From mboxrd@z Thu Jan  1 00:00:00 1970
From: Jay Vosburgh <fubar@us.ibm.com>
Subject: Re: [RFC] bonding: fix workqueue re-arming races
Date: Wed, 01 Sep 2010 13:00:38 -0700
Message-ID: <12656.1283371238@death>
References: <20100831170752.GA9743@midget.suse.cz> <20136.1283288063@death> <20100901131626.GA12447@midget.suse.cz> <24764.1283361274@death> <20100901183113.GA25227@midget.suse.cz>
Cc: bonding-devel@lists.sourceforge.net, markine@google.com,
	jarkao2@gmail.com, chavey@google.com, netdev@vger.kernel.org
To: Jiri Bohac <jbohac@suse.cz>
Return-path: <netdev-owner@vger.kernel.org>
Received: from e32.co.us.ibm.com ([32.97.110.150]:56744 "EHLO
	e32.co.us.ibm.com" rhost-flags-OK-OK-OK-OK) by vger.kernel.org
	with ESMTP id S1752841Ab0IAUAp (ORCPT
	<rfc822;netdev@vger.kernel.org>); Wed, 1 Sep 2010 16:00:45 -0400
Received: from d03relay04.boulder.ibm.com (d03relay04.boulder.ibm.com [9.17.195.106])
	by e32.co.us.ibm.com (8.14.4/8.13.1) with ESMTP id o81JqKtx013446
	for <netdev@vger.kernel.org>; Wed, 1 Sep 2010 13:52:20 -0600
Received: from d03av04.boulder.ibm.com (d03av04.boulder.ibm.com [9.17.195.170])
	by d03relay04.boulder.ibm.com (8.13.8/8.13.8/NCO v10.0) with ESMTP id o81K0geL121414
	for <netdev@vger.kernel.org>; Wed, 1 Sep 2010 14:00:42 -0600
Received: from d03av04.boulder.ibm.com (loopback [127.0.0.1])
	by d03av04.boulder.ibm.com (8.14.4/8.13.1/NCO v10.0 AVout) with ESMTP id o81K0ffq031116
	for <netdev@vger.kernel.org>; Wed, 1 Sep 2010 14:00:41 -0600
In-reply-to: <20100901183113.GA25227@midget.suse.cz>
Sender: netdev-owner@vger.kernel.org
List-ID: <netdev.vger.kernel.org>

Jiri Bohac <jbohac@suse.cz> wrote:

>On Wed, Sep 01, 2010 at 10:14:34AM -0700, Jay Vosburgh wrote:
>> 	I also thought a bit more, and in the current code, the mode
>> shouldn't change in the middle of one of the work functions, because a
>> mode change requires the bond to be closed, so the various work things
>> will be stopped (more or less; excepting the race under disucssion
>> here).
>>
>> 	I don't think this is true for the new wq_rtnl functions,
>> however, because its work items are not canceled until the workqueue
>> itself is freed in bond_destructor.  Does the wq_rtnl open new races,
>> because it's work items are not synchronized with other activities
>> (close in particular)?  It's possible for its work functions (which may
>> do things like set the active slave, carrier, etc) to be invoked after
>> the bond has closed, and possibly reopened, or been otherwise adjusted.
>
>I don't think this patch opens new races. The current race
>scenario is:
>
>1) schedule_delayed_work(foo)
>2) foo's timer expires and foo is queued on bond->wq
>  (possibly, foo starts to run and either gets preempted or
>  sleeps on rtnl)

------

Instructions for the task: Please reproduce the bonding mailing-list reply word for word, starting at the words "by e32.co.us.ibm.com (8.14.4/8.13.1)" and ending after "d03av04.boulder.ibm.com (loopback [127.0.0.1])".

------

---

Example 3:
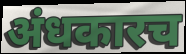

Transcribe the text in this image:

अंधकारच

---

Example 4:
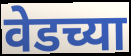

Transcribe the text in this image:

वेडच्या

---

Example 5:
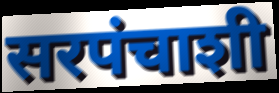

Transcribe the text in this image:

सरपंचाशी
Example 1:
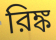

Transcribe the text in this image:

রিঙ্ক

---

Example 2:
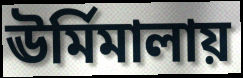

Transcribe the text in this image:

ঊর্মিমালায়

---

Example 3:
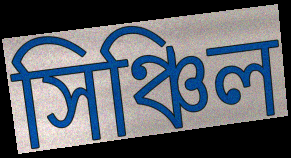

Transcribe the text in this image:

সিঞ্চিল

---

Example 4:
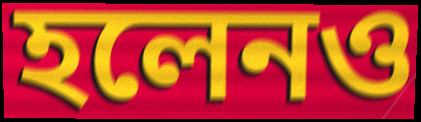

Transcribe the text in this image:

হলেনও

------

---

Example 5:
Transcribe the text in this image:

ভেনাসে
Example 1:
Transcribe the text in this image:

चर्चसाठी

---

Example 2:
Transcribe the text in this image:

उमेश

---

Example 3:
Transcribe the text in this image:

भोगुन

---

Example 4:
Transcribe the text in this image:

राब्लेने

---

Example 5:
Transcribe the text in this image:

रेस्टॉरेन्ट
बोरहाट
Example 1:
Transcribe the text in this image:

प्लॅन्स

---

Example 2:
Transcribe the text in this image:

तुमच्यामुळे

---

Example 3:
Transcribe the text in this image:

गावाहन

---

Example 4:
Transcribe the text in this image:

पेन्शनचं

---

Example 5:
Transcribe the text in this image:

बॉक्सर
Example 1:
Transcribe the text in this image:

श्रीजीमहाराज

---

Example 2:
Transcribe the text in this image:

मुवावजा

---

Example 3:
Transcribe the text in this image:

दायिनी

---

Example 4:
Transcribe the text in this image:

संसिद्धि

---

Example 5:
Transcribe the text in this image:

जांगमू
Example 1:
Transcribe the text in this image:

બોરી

------

Response to the task:
by e32.co.us.ibm.com (8.14.4/8.13.1) with ESMTP id o81JqKtx013446
	for <netdev@vger.kernel.org>; Wed, 1 Sep 2010 13:52:20 -0600
Received: from d03av04.boulder.ibm.com (d03av04.boulder.ibm.com [9.17.195.170])
	by d03relay04.boulder.ibm.com (8.13.8/8.13.8/NCO v10.0) with ESMTP id o81K0geL121414
	for <netdev@vger.kernel.org>; Wed, 1 Sep 2010 14:00:42 -0600
Received: from d03av04.boulder.ibm.com (loopback [127.0.0.1])